• **Problem description**
A faithful copy of the entries, without any pictures, is what is needed here.
————
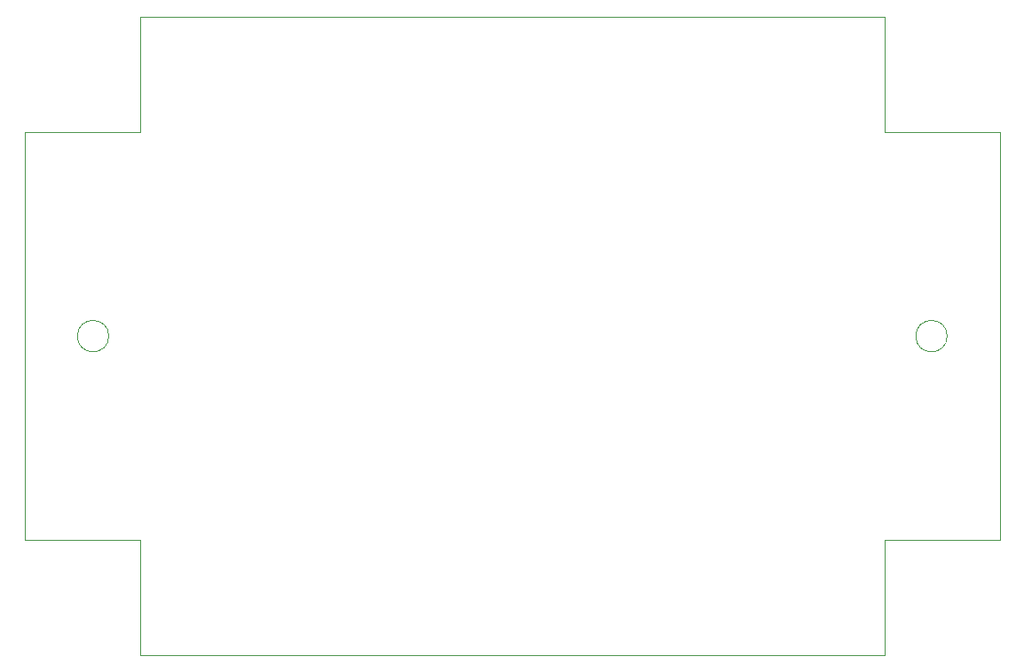
<source format=gbr>
%TF.GenerationSoftware,KiCad,Pcbnew,(6.0.5)*%
%TF.CreationDate,2022-08-16T14:45:35+02:00*%
%TF.ProjectId,ATMega328-LoRa-Sol-ADIO,41544d65-6761-4333-9238-2d4c6f52612d,rev?*%
%TF.SameCoordinates,Original*%
%TF.FileFunction,Profile,NP*%
%FSLAX46Y46*%
G04 Gerber Fmt 4.6, Leading zero omitted, Abs format (unit mm)*
G04 Created by KiCad (PCBNEW (6.0.5)) date 2022-08-16 14:45:35*
%MOMM*%
%LPD*%
G01*
G04 APERTURE LIST*
%TA.AperFunction,Profile*%
%ADD10C,0.100000*%
%TD*%
G04 APERTURE END LIST*
D10*
X196000000Y-37000000D02*
X207000000Y-37000000D01*
X207000000Y-76000000D01*
X196000000Y-76000000D01*
X196000000Y-87000000D01*
X125000000Y-87000000D01*
X125000000Y-76000000D01*
X114000000Y-76000000D01*
X114000000Y-37000000D01*
X125000000Y-37000000D01*
X125000000Y-26000000D01*
X196000000Y-26000000D01*
X196000000Y-37000000D01*
X202000000Y-56500000D02*
G75*
G03*
X202000000Y-56500000I-1500000J0D01*
G01*
X122000000Y-56500000D02*
G75*
G03*
X122000000Y-56500000I-1500000J0D01*
G01*
M02*

</source>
————
• **Exercise answer**
<source format=gbr>
%TF.GenerationSoftware,KiCad,Pcbnew,(6.0.5)*%
%TF.CreationDate,2022-08-16T14:45:35+02:00*%
%TF.ProjectId,ATMega328-LoRa-Sol-ADIO,41544d65-6761-4333-9238-2d4c6f52612d,rev?*%
%TF.SameCoordinates,Original*%
%TF.FileFunction,Profile,NP*%
%FSLAX46Y46*%
G04 Gerber Fmt 4.6, Leading zero omitted, Abs format (unit mm)*
G04 Created by KiCad (PCBNEW (6.0.5)) date 2022-08-16 14:45:35*
%MOMM*%
%LPD*%
G01*
G04 APERTURE LIST*
%TA.AperFunction,Profile*%
%ADD10C,0.100000*%
%TD*%
G04 APERTURE END LIST*
D10*
X196000000Y-37000000D02*
X207000000Y-37000000D01*
X207000000Y-76000000D01*
X196000000Y-76000000D01*
X196000000Y-87000000D01*
X125000000Y-87000000D01*
X125000000Y-76000000D01*
X114000000Y-76000000D01*
X114000000Y-37000000D01*
X125000000Y-37000000D01*
X125000000Y-26000000D01*
X196000000Y-26000000D01*
X196000000Y-37000000D01*
X202000000Y-56500000D02*
G75*
G03*
X202000000Y-56500000I-1500000J0D01*
G01*
X122000000Y-56500000D02*
G75*
G03*
X122000000Y-56500000I-1500000J0D01*
G01*
M02*

</source>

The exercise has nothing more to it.